I am working on creating Egnyte tap. They use non ...
# singer-tap-development
n
I am working on creating Egnyte tap. They use non standard API pagination (cursor). Based on what startDate the GET request is made for we might get data or empty events. Empty events don't mean there is no data. This is their response body:
Copy code
{
  "events": [],
  "nextCursor": "AAGxMwAAAZGg69ZzAAAAAAAAAAAAAAAAAAAAAA",
  "moreEvents": true,
  "cursorExpired": false
}
In this case there are more events, but meltano won't be requesting for next page since there are no events. How to force meltano to keep making requests until we have "moreEvents" false. This is the current paginatior implementation:
Copy code
class EgnytePaginator(BaseAPIPaginator):

    def get_next(self, response: Response) -> Optional[str]:
        moreEvents = response.json().get("moreEvents")

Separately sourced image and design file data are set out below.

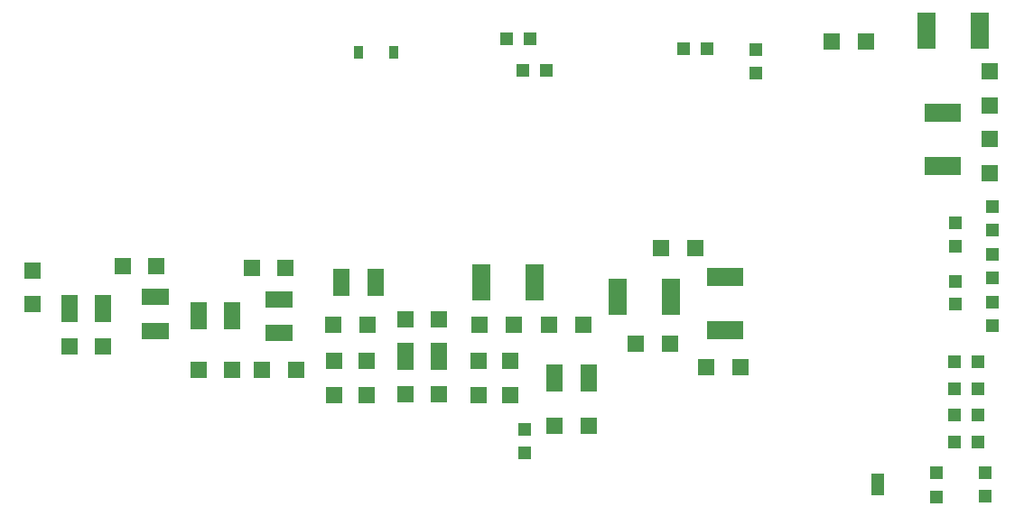
<source format=gbr>
G04 #@! TF.GenerationSoftware,KiCad,Pcbnew,5.0.2-bee76a0~70~ubuntu16.04.1*
G04 #@! TF.CreationDate,2019-02-20T20:44:02-08:00*
G04 #@! TF.ProjectId,n2adr,6e326164-722e-46b6-9963-61645f706362,E5b8*
G04 #@! TF.SameCoordinates,PX3dfd240PY3473bc0*
G04 #@! TF.FileFunction,Paste,Top*
G04 #@! TF.FilePolarity,Positive*
%FSLAX46Y46*%
G04 Gerber Fmt 4.6, Leading zero omitted, Abs format (unit mm)*
G04 Created by KiCad (PCBNEW 5.0.2-bee76a0~70~ubuntu16.04.1) date Wed 20 Feb 2019 08:44:02 PM PST*
%MOMM*%
%LPD*%
G01*
G04 APERTURE LIST*
%ADD10R,3.500000X1.800000*%
%ADD11R,1.250000X1.200000*%
%ADD12R,1.200000X1.250000*%
%ADD13R,1.600000X1.600000*%
%ADD14R,1.600000X2.500000*%
%ADD15R,2.500000X1.600000*%
%ADD16R,1.800000X3.500000*%
%ADD17R,1.300000X1.300000*%
%ADD18R,1.300000X2.000000*%
%ADD19R,0.900000X1.200000*%
G04 APERTURE END LIST*
D10*
G04 #@! TO.C,L2*
X70400000Y-31500000D03*
X70400000Y-26500000D03*
G04 #@! TD*
D11*
G04 #@! TO.C,C1*
X73300000Y-5200000D03*
X73300000Y-7400000D03*
G04 #@! TD*
D12*
G04 #@! TO.C,C2*
X68700000Y-5100000D03*
X66500000Y-5100000D03*
G04 #@! TD*
G04 #@! TO.C,C4*
X53600000Y-7100000D03*
X51400000Y-7100000D03*
G04 #@! TD*
D13*
G04 #@! TO.C,C8*
X65200000Y-32800000D03*
X62000000Y-32800000D03*
G04 #@! TD*
G04 #@! TO.C,C9*
X68600000Y-35000000D03*
X71800000Y-35000000D03*
G04 #@! TD*
G04 #@! TO.C,C10*
X64400000Y-23800000D03*
X67600000Y-23800000D03*
G04 #@! TD*
D12*
G04 #@! TO.C,R2*
X94100000Y-34500000D03*
X91900000Y-34500000D03*
G04 #@! TD*
G04 #@! TO.C,R3*
X91900000Y-42000000D03*
X94100000Y-42000000D03*
G04 #@! TD*
G04 #@! TO.C,R6*
X94100000Y-39500000D03*
X91900000Y-39500000D03*
G04 #@! TD*
G04 #@! TO.C,R7*
X91900000Y-37000000D03*
X94100000Y-37000000D03*
G04 #@! TD*
D13*
G04 #@! TO.C,C21*
X95200000Y-16800000D03*
X95200000Y-13600000D03*
G04 #@! TD*
G04 #@! TO.C,C22*
X95200000Y-7200000D03*
X95200000Y-10400000D03*
G04 #@! TD*
G04 #@! TO.C,C23*
X83600000Y-4400000D03*
X80400000Y-4400000D03*
G04 #@! TD*
G04 #@! TO.C,C24*
X5500000Y-25900000D03*
X5500000Y-29100000D03*
G04 #@! TD*
G04 #@! TO.C,C25*
X8900000Y-33000000D03*
X12100000Y-33000000D03*
G04 #@! TD*
G04 #@! TO.C,C26*
X13900000Y-25500000D03*
X17100000Y-25500000D03*
G04 #@! TD*
D14*
G04 #@! TO.C,L7*
X8900000Y-29500000D03*
X12100000Y-29500000D03*
G04 #@! TD*
D15*
G04 #@! TO.C,L8*
X17000000Y-31600000D03*
X17000000Y-28400000D03*
G04 #@! TD*
D13*
G04 #@! TO.C,C32*
X47250000Y-37600000D03*
X47250000Y-34400000D03*
G04 #@! TD*
G04 #@! TO.C,C33*
X33750000Y-37600000D03*
X33750000Y-34400000D03*
G04 #@! TD*
G04 #@! TO.C,C34*
X24200000Y-35200000D03*
X21000000Y-35200000D03*
G04 #@! TD*
G04 #@! TO.C,C35*
X50600000Y-31000000D03*
X47400000Y-31000000D03*
G04 #@! TD*
G04 #@! TO.C,C36*
X36850000Y-31000000D03*
X33650000Y-31000000D03*
G04 #@! TD*
G04 #@! TO.C,C37*
X50250000Y-37600000D03*
X50250000Y-34400000D03*
G04 #@! TD*
G04 #@! TO.C,C38*
X36750000Y-37600000D03*
X36750000Y-34400000D03*
G04 #@! TD*
G04 #@! TO.C,C39*
X27000000Y-35200000D03*
X30200000Y-35200000D03*
G04 #@! TD*
G04 #@! TO.C,C40*
X57100000Y-31000000D03*
X53900000Y-31000000D03*
G04 #@! TD*
G04 #@! TO.C,C41*
X43600000Y-30500000D03*
X40400000Y-30500000D03*
G04 #@! TD*
G04 #@! TO.C,C42*
X54400000Y-40500000D03*
X57600000Y-40500000D03*
G04 #@! TD*
G04 #@! TO.C,C43*
X40400000Y-37500000D03*
X43600000Y-37500000D03*
G04 #@! TD*
G04 #@! TO.C,C44*
X26000000Y-25700000D03*
X29200000Y-25700000D03*
G04 #@! TD*
D14*
G04 #@! TO.C,L10*
X34400000Y-27000000D03*
X37600000Y-27000000D03*
G04 #@! TD*
G04 #@! TO.C,L11*
X21000000Y-30200000D03*
X24200000Y-30200000D03*
G04 #@! TD*
G04 #@! TO.C,L13*
X40400000Y-34000000D03*
X43600000Y-34000000D03*
G04 #@! TD*
D15*
G04 #@! TO.C,L14*
X28600000Y-31800000D03*
X28600000Y-28600000D03*
G04 #@! TD*
D16*
G04 #@! TO.C,L1*
X60300000Y-28400000D03*
X65300000Y-28400000D03*
G04 #@! TD*
D10*
G04 #@! TO.C,L5*
X90800000Y-16100000D03*
X90800000Y-11100000D03*
G04 #@! TD*
D16*
G04 #@! TO.C,L6*
X94300000Y-3400000D03*
X89300000Y-3400000D03*
G04 #@! TD*
G04 #@! TO.C,L9*
X47500000Y-27000000D03*
X52500000Y-27000000D03*
G04 #@! TD*
D14*
G04 #@! TO.C,L12*
X54400000Y-36000000D03*
X57600000Y-36000000D03*
G04 #@! TD*
D11*
G04 #@! TO.C,C50*
X51600000Y-40800000D03*
X51600000Y-43000000D03*
G04 #@! TD*
G04 #@! TO.C,C47*
X92000000Y-21400000D03*
X92000000Y-23600000D03*
G04 #@! TD*
G04 #@! TO.C,C48*
X95500000Y-26600000D03*
X95500000Y-24400000D03*
G04 #@! TD*
G04 #@! TO.C,C49*
X92000000Y-26900000D03*
X92000000Y-29100000D03*
G04 #@! TD*
G04 #@! TO.C,L4*
X95500000Y-31100000D03*
X95500000Y-28900000D03*
G04 #@! TD*
G04 #@! TO.C,L15*
X95500000Y-19900000D03*
X95500000Y-22100000D03*
G04 #@! TD*
G04 #@! TO.C,R1*
X94800000Y-47100000D03*
X94800000Y-44900000D03*
G04 #@! TD*
D17*
G04 #@! TO.C,RV1*
X90250000Y-44850000D03*
D18*
X84750000Y-46000000D03*
D17*
X90250000Y-47150000D03*
G04 #@! TD*
D19*
G04 #@! TO.C,D3*
X36050000Y-5400000D03*
X39350000Y-5400000D03*
G04 #@! TD*
D12*
G04 #@! TO.C,FB1*
X49900000Y-4200000D03*
X52100000Y-4200000D03*
G04 #@! TD*
M02*

</source>
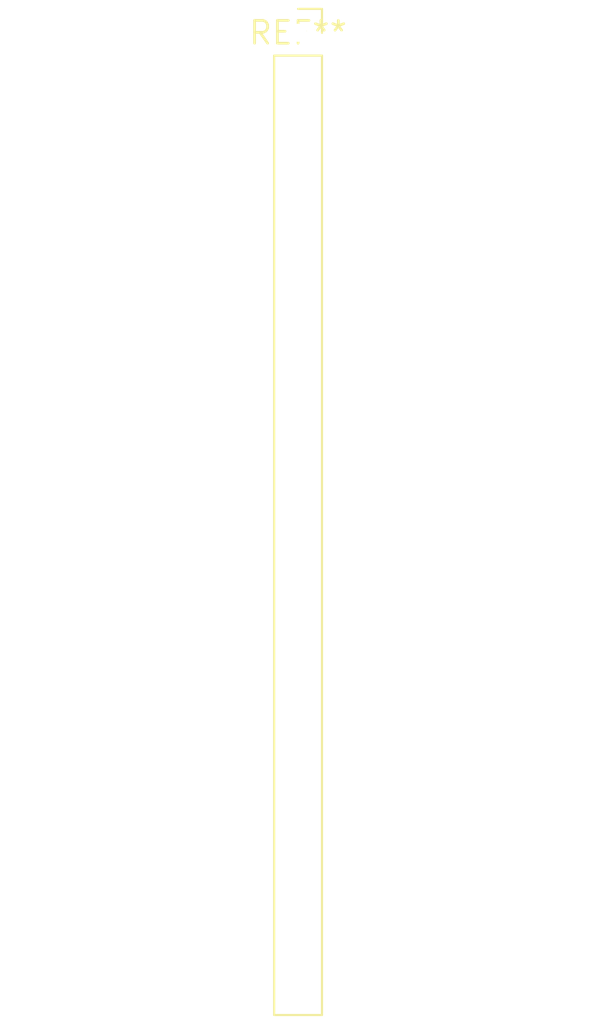
<source format=kicad_pcb>
(kicad_pcb (version 20240108) (generator pcbnew)

  (general
    (thickness 1.6)
  )

  (paper "A4")
  (layers
    (0 "F.Cu" signal)
    (31 "B.Cu" signal)
    (32 "B.Adhes" user "B.Adhesive")
    (33 "F.Adhes" user "F.Adhesive")
    (34 "B.Paste" user)
    (35 "F.Paste" user)
    (36 "B.SilkS" user "B.Silkscreen")
    (37 "F.SilkS" user "F.Silkscreen")
    (38 "B.Mask" user)
    (39 "F.Mask" user)
    (40 "Dwgs.User" user "User.Drawings")
    (41 "Cmts.User" user "User.Comments")
    (42 "Eco1.User" user "User.Eco1")
    (43 "Eco2.User" user "User.Eco2")
    (44 "Edge.Cuts" user)
    (45 "Margin" user)
    (46 "B.CrtYd" user "B.Courtyard")
    (47 "F.CrtYd" user "F.Courtyard")
    (48 "B.Fab" user)
    (49 "F.Fab" user)
    (50 "User.1" user)
    (51 "User.2" user)
    (52 "User.3" user)
    (53 "User.4" user)
    (54 "User.5" user)
    (55 "User.6" user)
    (56 "User.7" user)
    (57 "User.8" user)
    (58 "User.9" user)
  )

  (setup
    (pad_to_mask_clearance 0)
    (pcbplotparams
      (layerselection 0x00010fc_ffffffff)
      (plot_on_all_layers_selection 0x0000000_00000000)
      (disableapertmacros false)
      (usegerberextensions false)
      (usegerberattributes false)
      (usegerberadvancedattributes false)
      (creategerberjobfile false)
      (dashed_line_dash_ratio 12.000000)
      (dashed_line_gap_ratio 3.000000)
      (svgprecision 4)
      (plotframeref false)
      (viasonmask false)
      (mode 1)
      (useauxorigin false)
      (hpglpennumber 1)
      (hpglpenspeed 20)
      (hpglpendiameter 15.000000)
      (dxfpolygonmode false)
      (dxfimperialunits false)
      (dxfusepcbnewfont false)
      (psnegative false)
      (psa4output false)
      (plotreference false)
      (plotvalue false)
      (plotinvisibletext false)
      (sketchpadsonfab false)
      (subtractmaskfromsilk false)
      (outputformat 1)
      (mirror false)
      (drillshape 1)
      (scaleselection 1)
      (outputdirectory "")
    )
  )

  (net 0 "")

  (footprint "PinSocket_1x22_P2.54mm_Vertical" (layer "F.Cu") (at 0 0))

)

</source>
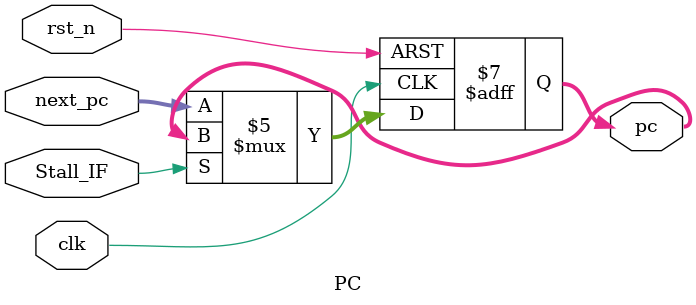
<source format=v>


module PC(
    input               clk,
    input               rst_n,
    input               Stall_IF,//1: stall 0:not stall
    input       [31:0]  next_pc,
    output  reg [31:0]  pc
);

    always @(posedge clk, negedge rst_n) begin
        if(~rst_n)
            pc <= 32'd0;
        else if(Stall_IF != 1'b1)
            pc <= next_pc;
        else pc <= pc;
    end

endmodule
</source>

        if moreEvents is False:
            return None
        return response.json().get("nextCursor")
client.py get_url_params
Copy code
def get_url_params(
        self,
        context: Context | None,  # noqa: ARG002
        next_page_token: Any | None,  # noqa: ANN401
    ) -> dict[str, Any]:

        params: dict = {}
        if next_page_token:
            logging.info(f'Next token: {next_page_token}')
            params["nextCursor"] = next_page_token
            return params
        params["startDate"] = self.start_time
n
Hi, I have overriden has_more post the above suggestion. It still doesn't solve the issue. This is the log message I get:
Copy code
2024-08-30 17:26:38,122 | INFO     | root                 | Parsed 0 events from response
2024-08-30 17:26:38,123 | INFO     | root                 | More events: True
2024-08-30 17:26:38,123 | INFO     | root                 | Next cursor: AAGxMwAAAZGIACLgAAAAAAAAAAAAAAAAAAAAAA
2024-08-30 17:26:38,123 | INFO     | tap-egnyte.auth_events | Pagination stopped after 0 pages because no records were found in the last response
e
@Nir Diwakar (Nir) maybe the situation with this API is similar to https://github.com/meltano/sdk/issues/2318#issuecomment-2207861611? The rationale for this is that most APIs do send an empty response whenever there's no more data available, so the current implementation is there to help a majority of developers so they don't need to implement the breaking logic themselves. We could implement an opt-out though, so I'm happy to read suggestions.
n
A simple addition solves the issue of premature pagination:
Copy code
def parse_response(self, response: Response) -> Iterable[dict]:
    data = response.json()
    events = data.get("events", [])
    if events:
        for event in events:
            yield event
    elif data.get("moreEvents"):
        # Yield None to indicate pagination should continue
        yield {}
👍 2
e
Oh yup, that's a reasonable workaround 👍